PROBLEMS TO WORK ON:
a: Print the part of the passage about New York that begins at the words "It was the hour" and stops after "was already soaring.".
b: Switch "dist" to "distance" in the records, starting at the line that has "pose: elev=46.7 azim=338.5" and going through the end of the records. Give back only those lines, with everything else left the same.

QUOTED PASSAGE:
===

Then a subway ride to Columbus Circle and the Museum of Arts and Design (where an exquisite Wendell Castle show is in place). Then a walk-run (to the extent possible) through Times Square, and then more underground tunnels to the World Trade Center, where we were stopped by the power of those two pools, the remembered names, the roses and calla lilies left in respect and honor. Art can speak, and this art does—the down and the down of the water, the sound of that water, the return of the water, and the light behind the names.

It was the hour of the gloaming. The stone buildings burned red-orange inside the blue glass of the new tower, and that big Calatrava bird, soon to be the World Trade Center Transportation Center, was already soaring.

===

RECORDS SHOWN:
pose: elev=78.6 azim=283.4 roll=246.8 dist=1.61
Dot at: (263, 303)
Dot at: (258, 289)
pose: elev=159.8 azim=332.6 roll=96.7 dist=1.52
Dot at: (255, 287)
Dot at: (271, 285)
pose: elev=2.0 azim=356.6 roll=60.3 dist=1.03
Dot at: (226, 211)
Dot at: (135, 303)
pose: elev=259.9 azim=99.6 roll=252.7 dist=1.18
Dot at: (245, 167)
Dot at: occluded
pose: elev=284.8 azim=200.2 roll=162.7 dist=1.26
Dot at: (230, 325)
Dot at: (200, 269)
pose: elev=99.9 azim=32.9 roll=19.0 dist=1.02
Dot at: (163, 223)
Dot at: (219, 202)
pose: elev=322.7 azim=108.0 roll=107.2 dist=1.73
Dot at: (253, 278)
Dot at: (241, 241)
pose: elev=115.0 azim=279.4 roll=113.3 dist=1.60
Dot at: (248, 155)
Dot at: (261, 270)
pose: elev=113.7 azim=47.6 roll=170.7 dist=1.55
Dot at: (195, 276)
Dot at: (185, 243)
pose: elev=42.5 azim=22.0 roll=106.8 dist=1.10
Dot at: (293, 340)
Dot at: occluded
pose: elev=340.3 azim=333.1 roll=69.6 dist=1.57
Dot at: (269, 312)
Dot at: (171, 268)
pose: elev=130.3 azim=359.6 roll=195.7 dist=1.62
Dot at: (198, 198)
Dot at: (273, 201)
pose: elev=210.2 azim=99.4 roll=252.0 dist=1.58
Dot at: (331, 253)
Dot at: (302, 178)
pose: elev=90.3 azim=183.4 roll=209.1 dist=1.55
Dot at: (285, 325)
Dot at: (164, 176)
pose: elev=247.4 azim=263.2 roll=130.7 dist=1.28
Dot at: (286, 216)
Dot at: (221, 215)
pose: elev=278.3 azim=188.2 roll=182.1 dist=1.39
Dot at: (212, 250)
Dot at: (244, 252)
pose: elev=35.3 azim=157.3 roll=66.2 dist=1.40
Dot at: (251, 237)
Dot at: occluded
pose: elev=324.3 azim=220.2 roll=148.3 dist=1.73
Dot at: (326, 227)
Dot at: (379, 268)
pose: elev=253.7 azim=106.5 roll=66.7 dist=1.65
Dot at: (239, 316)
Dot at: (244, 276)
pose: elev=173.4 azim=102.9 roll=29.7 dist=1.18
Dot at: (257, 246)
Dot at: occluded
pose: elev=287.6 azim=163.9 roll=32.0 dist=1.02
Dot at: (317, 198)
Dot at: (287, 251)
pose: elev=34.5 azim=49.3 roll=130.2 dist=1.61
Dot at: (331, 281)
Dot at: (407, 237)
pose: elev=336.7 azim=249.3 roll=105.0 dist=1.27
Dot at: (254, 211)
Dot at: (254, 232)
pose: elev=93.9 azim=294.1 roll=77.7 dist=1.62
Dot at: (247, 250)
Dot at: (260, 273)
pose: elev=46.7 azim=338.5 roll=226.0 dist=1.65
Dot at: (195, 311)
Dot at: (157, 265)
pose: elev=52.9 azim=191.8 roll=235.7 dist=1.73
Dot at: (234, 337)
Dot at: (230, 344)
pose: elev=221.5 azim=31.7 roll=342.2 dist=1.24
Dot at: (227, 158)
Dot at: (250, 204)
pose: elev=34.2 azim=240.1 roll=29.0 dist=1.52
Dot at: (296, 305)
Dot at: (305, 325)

===

TASK-BY-TASK OUTPUTS:
a:
It was the hour of the gloaming. The stone buildings burned red-orange inside the blue glass of the new tower, and that big Calatrava bird, soon to be the World Trade Center Transportation Center, was already soaring.

b:
pose: elev=46.7 azim=338.5 roll=226.0 distance=1.65
Dot at: (195, 311)
Dot at: (157, 265)
pose: elev=52.9 azim=191.8 roll=235.7 distance=1.73
Dot at: (234, 337)
Dot at: (230, 344)
pose: elev=221.5 azim=31.7 roll=342.2 distance=1.24
Dot at: (227, 158)
Dot at: (250, 204)
pose: elev=34.2 azim=240.1 roll=29.0 distance=1.52
Dot at: (296, 305)
Dot at: (305, 325)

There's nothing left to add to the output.